**Apply what you read**.
• A. In the essay on professionalism in professional wrestling, render this sentence in Spanish: "Bottom line is, too many of the wrong type of people get into the wrestling “business” and they flat out ruin it for the rest of us."
• B. Resume the essay on professionalism in professional wrestling after its final sentence, keeping its first-person voice.

-- Reading text follows --

Without meaning to, it seems like I keep coming back to the overarching theme of “professionalism in professional wrestling.” While it might seem redundant, I assure you it’s a topic that I’ll continue beating like a drum until more people in the world listen.
Over my career, I have had the dubious distinction of working with some of the most disingenuous, uninspired, toxic and downright criminal folks it has ever been my displeasure to meet. And as a result. I have gotten to see firsthand just how poorly the rest of the world tends to perceive the very concept of “professional wrestling.”
Imagine if you will that you’re trying to run a small business, like a coffee shop. Every time you attempt to launch a new product or service, you write up publicity and press material, send it out to the media, begin a grassroots campaign to draw attention to your shop from the surrounding area and likely even contact your bank representative with a business plan modification in order to secure some advance funding to better launch your initiative.
Now imagine every one of those avenues being shut down on you immediately. Not because of anything you’ve done, but because of the prior reputation of people who’ve worked in the coffee industry have been so unprofessional and disappointed that no one is willing to take a chance on supporting your well thought-out venture.
Sounds frustrating doesn’t it?
I’ve been living it for 19 years. And that’s only on the wrestling talent and publicity side of things.
Bottom line is, too many of the wrong type of people get into the wrestling “business” and they flat out ruin it for the rest of us.
Sometimes it’s some poor soul with a bit of money socked away who wants to live out an ill-conceived dream of being a wrestler but ends up running a disastrous event that turns away paying customers. Often times it’s a few disgruntled wrestlers – unhappy with their lot in any given promotion – who decide to “show people how it’s done” and run their own events where they’re the stars, often at the expense of a quality product.
More than a few times, I’ve been involved with organizations where money was being funnelled into the wrestling company as a way to hide said funds from other – ahem – let’s call them “less than legal entrepreneurial endeavours.” As a result you could never know from one week to the next whether or not you were going to be able to keep the promises you’ve made to clients, fans and sponsors before the rug got pulled out from under you once the law caught wind of things.
I have seen people who’ve invested money as sponsors get completely soured on pro wrestling, wanting nothing to do with these types of shysters and hooligans. I have seen die-hard fans refuse to attend events not run by WWE because of broken promises and low quality events. I have had media refuse to answer my calls because of prior shenanigans caused by people I worked with, leaving me guilty by association.

-- Reading text concluded --
-- Material provided follows --

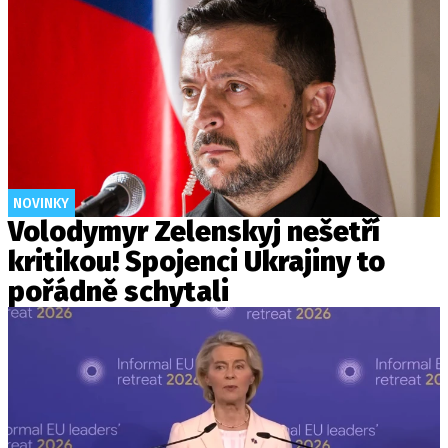
NOVINKY
Volodymyr Zelenskyj nešetří
kritikou! Spojenci Ukrajiny to
pořádně schytali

-- Material provided concluded --

**Outputs by task**.
• A. En resumidas cuentas, demasiadas personas del tipo equivocado entran en el «negocio» de la lucha libre y lo arruinan por completo para el resto de nosotros.

• B.
Wrestling is a rough way to make a living at the best of times. It’s damned near impossible when you’re dealing with issues like this.
So here are a few of “Outlaw” Adam Knight’s tips on how to break this stigma, should you be so inclined.
1) If you’re getting into promoting professional wrestling because you want to be the main event and all your friends and family will love you, stop immediately – take your money and go see Lance Storm in Calgary. He will take your money and invest it back into you with three months of the best wrestling training in the world. After that, we can talk again.
2) Have a plan that lasts longer than “I want to run this one show this one time?” Sure. That might work. But without a plan of where to go next, you will more than likely not be able to capitalize on any momentum you’ve earned by having an event. If nothing else, be able to say during your show when your next show will be; these people already paid once – if they like it, they’ll pay again.
3) As often as possible, have the best quality talent working your event. We’re independent and people are struggling to fill rosters sometimes. Everyone’s got to start somewhere, so do your very best to pair up lesser skilled/experienced performers with the more seasoned ones. This will not only help in their development, it will also help to hide the deficiencies in their game from the audience.
4) Finally, have realistic expectations. There’s a ton of competition out there for people’s entertainment dollar. If you blow your reserve on one show, hoping the sheer fact that you’re doing everything right will lead to a big return, chances are very good that you’re setting yourself up for a disappointment. Start small. Make conservative gains and be consistent. The more consistent you are, the better a chance you will have at succeeding in the future.